Considering the turmoil and strife of the last year, Handelman reports that HUD’s multifamily portfolio is in good shape. At the beginning of 2021, only 159 of 14,700 loans were in default (that is a tad over 1 percent) and there have been no new forbearance agreements since September. Interest rate reductions, meanwhile, have surged 1,000 percent in fiscal year 2020 in comparison to 2019, while new loan applications are double what they were a year ago. The massive federal outlays for social assistance in the last year have helped the office’s work, too, with $800 million in Coronavirus Aid, Relief, and Economic Security (CARES) Act funds going to over 16,600 Section 8 project-based rental assistance contracts to help counteract declines in income and rent.

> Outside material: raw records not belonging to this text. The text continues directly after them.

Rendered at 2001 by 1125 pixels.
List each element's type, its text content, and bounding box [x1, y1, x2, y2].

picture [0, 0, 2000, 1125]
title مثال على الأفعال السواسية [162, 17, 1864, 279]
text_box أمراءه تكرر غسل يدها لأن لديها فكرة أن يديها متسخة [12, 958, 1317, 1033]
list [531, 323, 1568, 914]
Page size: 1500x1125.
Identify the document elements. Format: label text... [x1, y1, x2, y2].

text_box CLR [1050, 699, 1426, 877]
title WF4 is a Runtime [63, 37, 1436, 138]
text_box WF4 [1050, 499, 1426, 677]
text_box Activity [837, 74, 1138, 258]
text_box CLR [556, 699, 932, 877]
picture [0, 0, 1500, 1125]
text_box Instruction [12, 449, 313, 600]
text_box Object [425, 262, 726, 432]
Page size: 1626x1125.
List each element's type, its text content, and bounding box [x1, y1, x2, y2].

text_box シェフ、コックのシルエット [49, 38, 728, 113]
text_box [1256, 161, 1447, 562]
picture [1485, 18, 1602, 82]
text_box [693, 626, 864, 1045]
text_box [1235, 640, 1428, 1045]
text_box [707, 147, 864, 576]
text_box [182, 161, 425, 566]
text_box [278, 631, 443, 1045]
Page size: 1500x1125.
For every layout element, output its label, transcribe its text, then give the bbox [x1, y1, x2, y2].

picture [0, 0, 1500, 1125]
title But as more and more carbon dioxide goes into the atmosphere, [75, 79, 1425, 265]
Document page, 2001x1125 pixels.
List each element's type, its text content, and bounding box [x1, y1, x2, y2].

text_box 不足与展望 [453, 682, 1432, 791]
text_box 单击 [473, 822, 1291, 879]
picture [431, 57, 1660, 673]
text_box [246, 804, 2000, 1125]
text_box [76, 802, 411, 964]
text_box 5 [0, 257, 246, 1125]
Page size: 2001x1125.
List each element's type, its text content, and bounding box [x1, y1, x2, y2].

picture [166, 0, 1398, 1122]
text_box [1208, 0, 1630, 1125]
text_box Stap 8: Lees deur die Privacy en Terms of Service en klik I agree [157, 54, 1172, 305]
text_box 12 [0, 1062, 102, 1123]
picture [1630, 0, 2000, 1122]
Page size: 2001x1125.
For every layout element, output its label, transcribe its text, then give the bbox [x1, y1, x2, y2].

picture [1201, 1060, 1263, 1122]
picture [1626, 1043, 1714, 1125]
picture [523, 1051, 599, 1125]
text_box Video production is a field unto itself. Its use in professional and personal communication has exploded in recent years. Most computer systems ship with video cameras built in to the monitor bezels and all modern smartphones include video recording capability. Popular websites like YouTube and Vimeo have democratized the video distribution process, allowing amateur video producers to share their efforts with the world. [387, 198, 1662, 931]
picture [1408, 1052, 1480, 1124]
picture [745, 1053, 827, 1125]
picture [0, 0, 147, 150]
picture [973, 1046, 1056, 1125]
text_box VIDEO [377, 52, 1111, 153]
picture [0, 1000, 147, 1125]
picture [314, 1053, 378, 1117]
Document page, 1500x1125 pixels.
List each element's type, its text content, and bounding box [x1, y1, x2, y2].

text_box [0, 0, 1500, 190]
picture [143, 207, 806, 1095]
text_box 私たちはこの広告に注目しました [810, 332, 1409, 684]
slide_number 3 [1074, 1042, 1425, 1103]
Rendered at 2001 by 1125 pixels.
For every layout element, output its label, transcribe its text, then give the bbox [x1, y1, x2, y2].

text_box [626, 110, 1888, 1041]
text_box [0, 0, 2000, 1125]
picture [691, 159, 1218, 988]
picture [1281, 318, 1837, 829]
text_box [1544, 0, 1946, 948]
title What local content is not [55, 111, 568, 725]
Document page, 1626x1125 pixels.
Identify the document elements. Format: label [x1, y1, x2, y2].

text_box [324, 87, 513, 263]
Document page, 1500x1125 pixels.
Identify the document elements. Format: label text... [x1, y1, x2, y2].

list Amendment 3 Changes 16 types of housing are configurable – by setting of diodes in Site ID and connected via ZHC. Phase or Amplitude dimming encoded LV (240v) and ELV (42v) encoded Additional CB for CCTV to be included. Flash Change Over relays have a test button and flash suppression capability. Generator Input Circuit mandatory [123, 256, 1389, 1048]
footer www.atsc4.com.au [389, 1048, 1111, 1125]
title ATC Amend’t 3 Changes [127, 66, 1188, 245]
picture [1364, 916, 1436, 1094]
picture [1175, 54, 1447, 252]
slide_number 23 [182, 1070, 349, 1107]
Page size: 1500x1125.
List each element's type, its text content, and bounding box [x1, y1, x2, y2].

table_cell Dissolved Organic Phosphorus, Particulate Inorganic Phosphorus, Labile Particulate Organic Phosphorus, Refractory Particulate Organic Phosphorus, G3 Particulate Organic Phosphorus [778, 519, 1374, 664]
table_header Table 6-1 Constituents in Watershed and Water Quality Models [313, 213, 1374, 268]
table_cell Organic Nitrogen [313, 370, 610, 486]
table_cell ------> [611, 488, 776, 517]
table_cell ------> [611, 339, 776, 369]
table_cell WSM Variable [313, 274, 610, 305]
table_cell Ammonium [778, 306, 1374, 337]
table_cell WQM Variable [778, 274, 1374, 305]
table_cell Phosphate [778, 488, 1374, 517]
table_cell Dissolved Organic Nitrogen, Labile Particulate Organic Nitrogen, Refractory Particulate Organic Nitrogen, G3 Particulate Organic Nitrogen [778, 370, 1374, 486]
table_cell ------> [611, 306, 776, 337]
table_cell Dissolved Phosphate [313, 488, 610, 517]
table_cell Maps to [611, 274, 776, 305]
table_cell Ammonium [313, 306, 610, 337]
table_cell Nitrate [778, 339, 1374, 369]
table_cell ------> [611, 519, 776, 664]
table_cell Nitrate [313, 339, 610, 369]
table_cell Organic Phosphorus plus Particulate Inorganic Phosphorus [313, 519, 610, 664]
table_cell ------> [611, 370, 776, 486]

Handelman also celebrated the effects of the Rental Assistance Demonstration (RAD) project on the remnants of the traditional public housing program, which has seen plummeting federal investment under both Democratic and Republican administrations. RAD brings private capital into the program, giving buildings over to nonprofit or for-profit entities and giving them an incentive to fix up the underinvested buildings. Heavy regulations are meant to ensure that any units demolished are replaced and that the tenants are protected.
There have been 146,000 units of public housing that have gone through the program. Handelman said that if housing authorities had relied on the public housing capital program, it would have taken 34 years to fix what has been upgraded in RAD’s seven years of existence. Higher rent levels for RAD properties were approved at the end of last year, which means that there will be more money for repairs if management companies lock in these levels today, he said.
The ULI audience peppered Handelman with questions after his talk, touching on everything from mandatory parking minimums to affirmatively furthering fair housing rule. In many instances, the deputy undersecretary plead that he had not yet had time to delve into every policy question yet because he had only been in his new position for only a month. But he also made sure to emphasize that America’s pervasive local rules that discourage development, and choke off the housing supply, are a huge problem that nifty fixes like modular housing cannot address on their own.
He also positioned himself, and HUD, outside a debate in the affordable housing community over whether scarce resources should be invested in higher-income areas, to foster integration and opportunity, or in lower-income areas where the bulk of those who need help already live.
“It’s not a question of do we focus all our efforts on places of high opportunity or all our efforts on improving places of less opportunity,” Handelman said. “It’s really about creating more good choices for people. It shouldn’t be the case that the only way to get housing you want is to focus in one particular community that may not be where you grew up, where your kids are, where your job is.”